There is one case, however, when the values are not copied from the Workspace file, and that is when the properties already contain a value. This provides great flexibility in manipulating how the Workspace paths are resolved. There are two ways that the properties can contain a value before opening a Workspace. The first is because you have already opened a Workspace and you are changing to another one. If this is the case, you should send DoClearPaths to ensure that all the properties are cleared. The other reason is that you explicitly set their value, so that it would override the values of the Workspace file.

In the following example, the DataPath of the Workspace file is to be ignored and the "test" data path used instead:

Object oApplication is a cApplication

    Procedure OnCreate
        Handle hoWorkspace
        Get phoWorkspace to hoWorkspace
        Set psDataPath of hoWorkspace to ".\Data\Test"

        Send DoOpenWorkspace "ABC, Inc.Accounts"


This example assumes that there is a folder below the Workspace's Data directory called "Test".

In this next example, we go further and read the name of a Workspace file (which may or may not be registered) and its DataPath from the command-line:

Object oApplication is a cApplication

    Procedure OnCreate
        Handle hoWorkspace hoCmdLine
        Integer eOpened
        String sWorkspace sDataPath sError
        // default value in case no workspace name is passed
        Move "ABC, Inc.Accounts" to sWorkspace

        Get phoWorkspace to hoWorkspace
        Get phoCommandLine to hoCmdLine
        If (CountOfArgs(hoCmdLine) >=1) Begin // read the Workspace name
            Get Argument of hoCmdLine 1 to sWorkspace

        If (CountOfArgs(hoCmdLine) >=2) Begin // read the DataPath name
            Get Argument of hoCmdLine 2 to sDataPath
            Set psDataPath of hoWorkspace to sDataPath

        Get OpenWorkspaceFile of hoWorkspace sWorkspace to eOpened
        If (eOpened <> wsWorkspaceOpened) Begin
            Get OpenWorkspaceErrorMessage of hoWorkspace eOpened to sError
            Send Stop_Box sError "Error Opening Workspace"

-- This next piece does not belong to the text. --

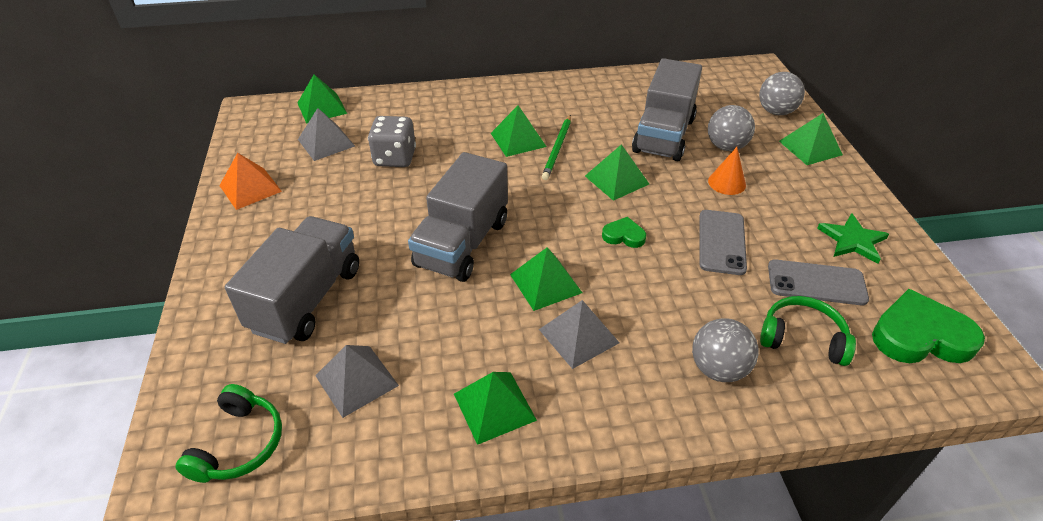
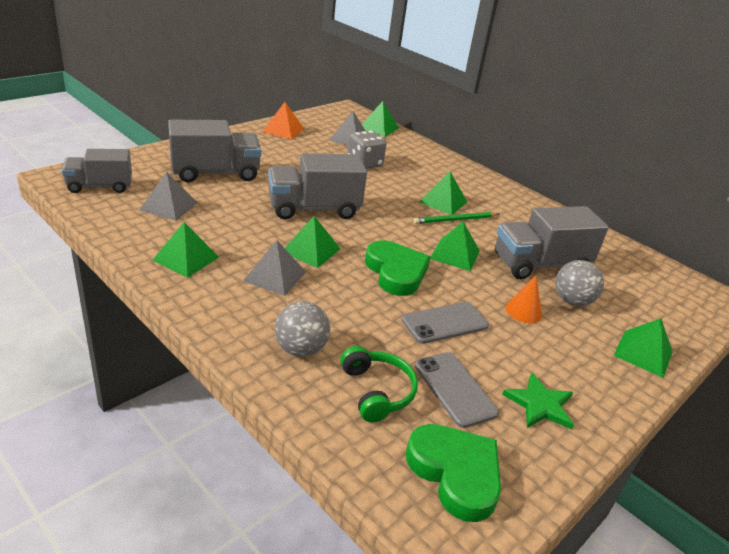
camera: 50 degrees right, 10 degrees down
(239, 444) = (100, 186): green headphones -> grey truck
(624, 236) = (396, 272): green heart -> green heart, size x1.98
(776, 112) = (667, 321): grey ball -> none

Notice that in this example, we used the OpenWorkspaceFile function. This ensures that as long as the Workspace file exists, it doesn't need to be registered. This is a very useful technique. You could have multiple Workspace files that have different entries. For example, you could have two files, Accounts.Real and Accounts.Test. The Accounts.Test file could have its DataPath pointing to test data. In your program, you could decide which one to use and just open it dynamically.